To mitigate the dual challenge of the environments where they live combined with the added concern of COVID-19, my advice for people living with HIV and/or infected with TB would be to get tested as soon as possible.
If a TB or HIV-positive patient has symptoms or has been in contact with a person who tested positive for the coronavirus, they should stay home as much as possible, and use a face mask to reduce the chance of infecting others.
One strength of communities in informal settlements, townships or favelas in the Global South is the sense of community between its members. These networks should be utilised.
People should ask neighbours to help them during this difficult time – ask them to go to the shop or to fetch water for them; these small tasks will reduce the need to leave the house. Most importantly, patients should ensure that they have enough chronic HIV and/or TB medication on hand, as defaulting from these regimens could be more detrimental to their long-term health.
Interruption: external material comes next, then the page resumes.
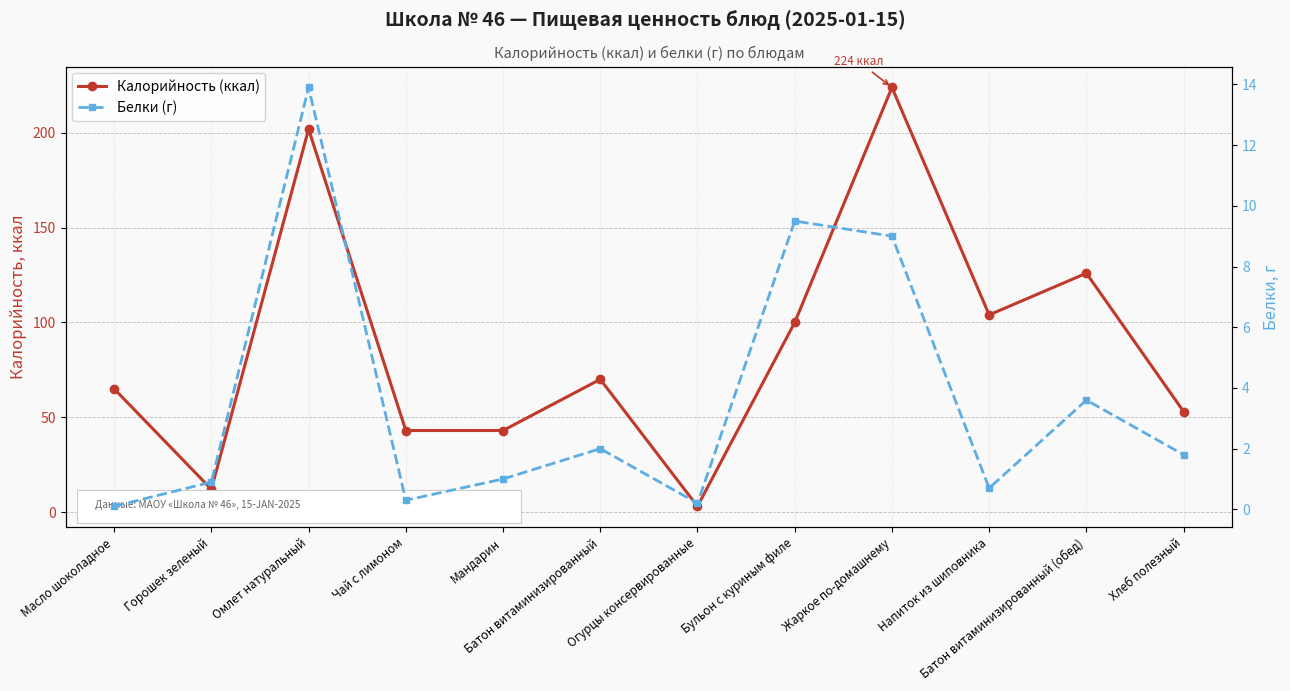

What is the total value across all series at Жаркое по-домашнему?

233.0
We are seeing the coronavirus strain all over the world, with unfathomable numbers of infections in countries that are leaders in healthcare. It would be naive to think that a greater health emergency could not occur in developing nations. With our greater burden of disease in HIV/TB and poor living conditions, it has the potential for even greater impact.
Many governments in Africa have taken the early, proactive step to close their borders and institute isolation measures, including complete lockdowns. Hopefully, this will be enough to flatten the curve and reduce the spread. Time will tell how well these measures will work.
In the COVID-19 crisis, we are all in unchartered waters. While hindsight may be the only way to determine if we followed the right course, we must endeavour to not let the most vulnerable drown along the way.